In order to find the diagonal line which captures the most likely alignment between the closed captions and the screenplay scene, we perform dynamic programming. Figure 4 visualizes the successful alignment of scene 30 of Magnolia. The three diagonal regions indicate that much of this scene is present in the closed captions, but there are a few dialogues which written into the screenplay but were not present in the finished film and vice versa.

The missing dialogues can be removed by searching for diagonal lines across DP’s optimal path, as in. We use an m-point median filter on the slope of the optimal path, so that in addition to lining up with the rest of the scene, the dialogue must consistently match at least (m+l)/2 (e.g. 3) out of m (e.g. 5) words to be considered part of a scene. In Figure , proper dialogues are demonstrated in the shaded regions. The bounds of when the alignment is found to be proper are used to segment aligned scenes from omitted ones. We can then warp the words of the screenplay to match the timing of the closed captions.

Performance evaluation

In order to analyze quantitatively the alignment we define the coverage of the alignment to be the percentage of lines of dialogue in the film in which the alignment was able to identify the speaker. The accuracy of the alignment is the percentage of speaker IDs generated by the alignment which actually correspond to dialogue spoken by the tagged speaker. Accuracy is a measure of the purity of the training data and coverage is a measure of how much data will need to be generated by classification.

Table 1 presents lines of dialogue that were identified as belonging to a main character in Being John Malkovich. We were able to achieve a high degree of accuracy in labeling the speaker for each segment.

While the alignment process affords a high level of confidence in terms of the accuracy (approximately 90%) of segment speaker label generation, the liquid nature of the screenplay means we are unable to label most of the film. Table 2 presents a measure of how much dialogue the alignment is able to cover in each of our four films. This motivates creating a speaker-identification system based on statistical models generated from the segment labeling as found by alignment.

Automatic Speaker ID using Statistical Models

Our speaker identification system examines the behavior of audio features over time. We performed extensive testing with various combinations of audio features reported to have high discriminability (MFCC, LSP, RASTA-PLP), incorporating mean subtraction and deltas. In our case we have a good deal of training data so we can use simple classifiers. The goal of our classifier is to allow for different clusters in feature-space that correspond to the voice characteristics of an actor under different emotional and acoustic conditions.

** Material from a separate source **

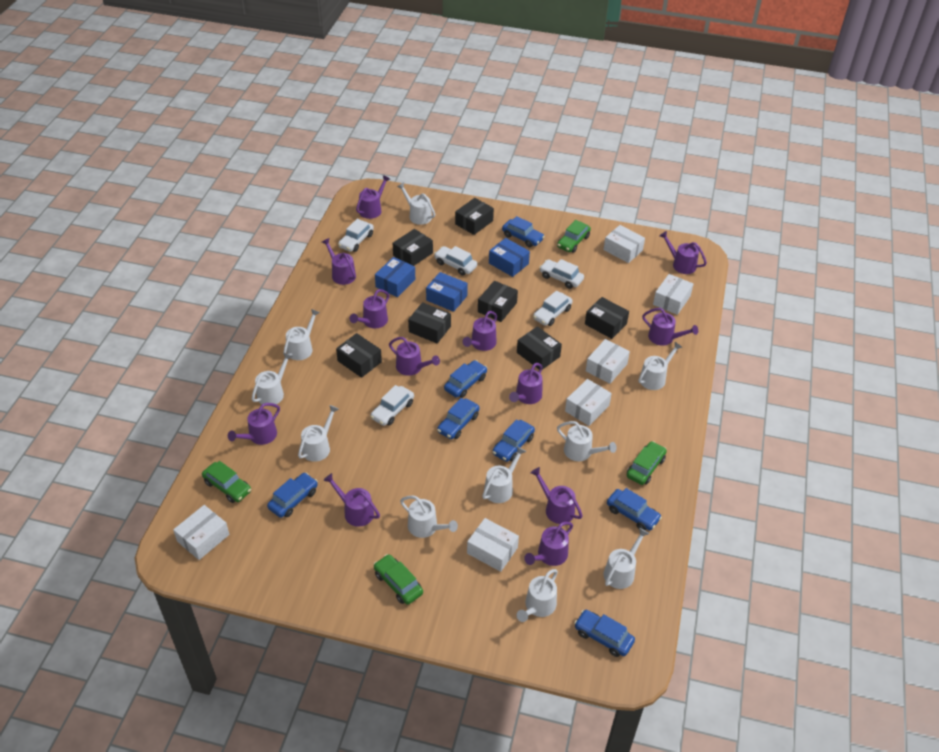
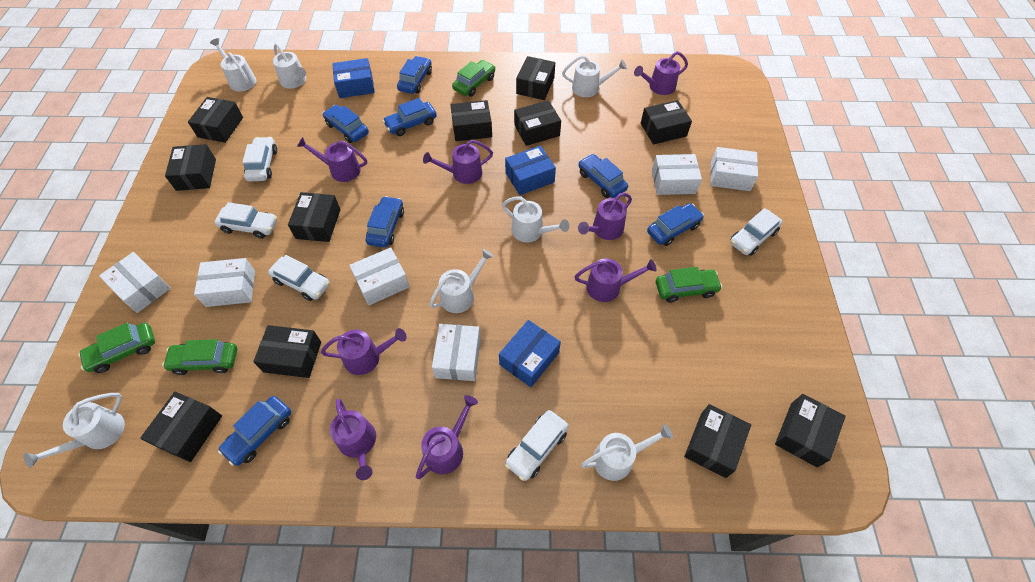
black box: 7 -> 11
purple watering can: 12 -> 8
white watering can: 10 -> 7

While our method is under large scale benchmarking, initial results are promising. Table 3 presents frame accuracy on unlabeled data for the main characters of “being John Malkovich.”. Here we are using the first 13 MFCC components at 12.5msec intervals stacked across a .5sec time window. We should note here that speech segments in movies have a mean length of .5 seconds, whereas the best performing speaker ID systems use a signal length of 2-5 seconds. Principal Component Analysis was used to reduce the dimensionality of feature-space, and classification was performed using an 8-component Gaussian Mixture Model. Note that the table demonstrates that identification accuracy is highly speaker dependant.


High level semantic information can be used to automatically create models for automatic content analysis. The screenplay contains data about the film, that is not extractable at all by audiovisual analysis or if it can be extracted then the reliability is very low. These high level concepts are closer to the human understanding of the film and to the potential methods of searching of audiovisual content. We used screenplay information for speaker ID, which has limited coverage of about 30%. Then we used the same framework for generating labels for a statistical approach to audio speaker ID. There is a limitless number of potential applications for the alignment such as extraction of semantic description of a scene, affective descriptions, mood analysis and others.